The reveal set off a scramble online. The bong-shaped bucket, shown in four sizes, prompted excited comments — one user wrote, "Finally, a multipurpose popcorn bucket!" while another declared, "First popcorn bucket I’ll have to fight to get" — and sent some fans dialing their local theaters to ask where and when they could buy one.
The pushback arrived within 24 hours. On May 22, Paramount said, "The popcorn buckets were created for promotional purposes and are not for sale." That same day, AMC Theatres told a news outlet that "it has no plans to release such popcorn buckets." Regal, Alamo Drafthouse, Showcase and Cinemark did not immediately respond to requests for confirmation.
The timing made the tease feel urgent: the new Scary Movie, billed as a spiritual successor that reunites the original cast, is set to return to theaters on June 5. Fans — some of whom said they had called their local amc theaters without much luck — quickly debated whether the buckets would turn up as a theater giveaway, a chain-exclusive souvenir or a limited online novelty.
That debate matters beyond a gimmick. The Scary Movie franchise has long leaned on weed-related imagery in its advertising and merch, and the sixth installment already carries a formal tie-in with Pax, the brand collaboration announced to promote the film. A prop that doubles as a novelty smoking device would fit that history — and help explain why the buckets, though real in the director’s view, were immediately framed by Paramount as purely promotional.

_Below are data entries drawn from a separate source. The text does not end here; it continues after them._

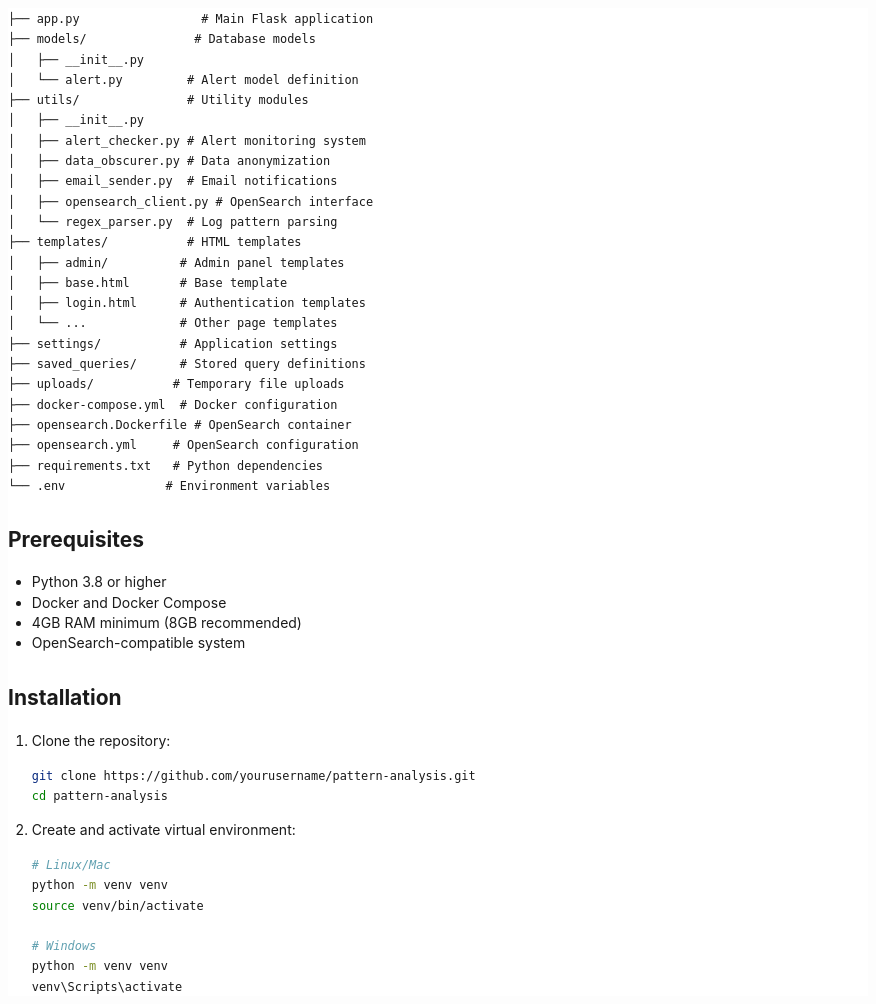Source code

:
 ```
├── app.py                 # Main Flask application
├── models/               # Database models
│   ├── __init__.py
│   └── alert.py         # Alert model definition
├── utils/               # Utility modules
│   ├── __init__.py
│   ├── alert_checker.py # Alert monitoring system
│   ├── data_obscurer.py # Data anonymization
│   ├── email_sender.py  # Email notifications
│   ├── opensearch_client.py # OpenSearch interface
│   └── regex_parser.py  # Log pattern parsing
├── templates/           # HTML templates
│   ├── admin/          # Admin panel templates
│   ├── base.html       # Base template
│   ├── login.html      # Authentication templates
│   └── ...             # Other page templates
├── settings/           # Application settings
├── saved_queries/      # Stored query definitions
├── uploads/           # Temporary file uploads
├── docker-compose.yml  # Docker configuration
├── opensearch.Dockerfile # OpenSearch container
├── opensearch.yml     # OpenSearch configuration
├── requirements.txt   # Python dependencies
└── .env              # Environment variables
```

## Prerequisites

- Python 3.8 or higher
- Docker and Docker Compose
- 4GB RAM minimum (8GB recommended)
- OpenSearch-compatible system

## Installation

1. Clone the repository:
   ```bash
   git clone https://github.com/yourusername/pattern-analysis.git
   cd pattern-analysis
   ```

2. Create and activate virtual environment:
   ```bash
   # Linux/Mac
   python -m venv venv
   source venv/bin/activate

   # Windows
   python -m venv venv
   venv\Scripts\activate
   ```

The friction is plain: the director’s offhand confirmation and the social-media tease drew demand in hours, yet the studio and the nation’s largest exhibitor moved to close the door the next day. Fans who called theaters reported little clarity; some speculated online that the items might be part of a limited online novelty collection that could go on sale later, but there is no confirmation of any retail offering and Paramount’s statement spells out the current position.
What comes next is straightforward. With Paramount saying the buckets were created for promotional purposes and not for sale, and with AMC Theatres saying it "has no plans to release such popcorn buckets," the likelihood that moviegoers will be able to buy the bong-shaped buckets at mainstream chains before or on the film’s June 5 return is low. The unanswered piece is whether the studio will convert the promotional pieces into a controlled online drop or a collectible later — a possibility the studio has neither confirmed nor denied.
For now, the viral item exists mostly as an internet image and a director’s short confirmation rather than a product customers can purchase at the box office. Fans itching for the novelty should expect the studio to control any future release; until Paramount or a retailer changes course, the buckets will remain promotional props, not theater merchandise.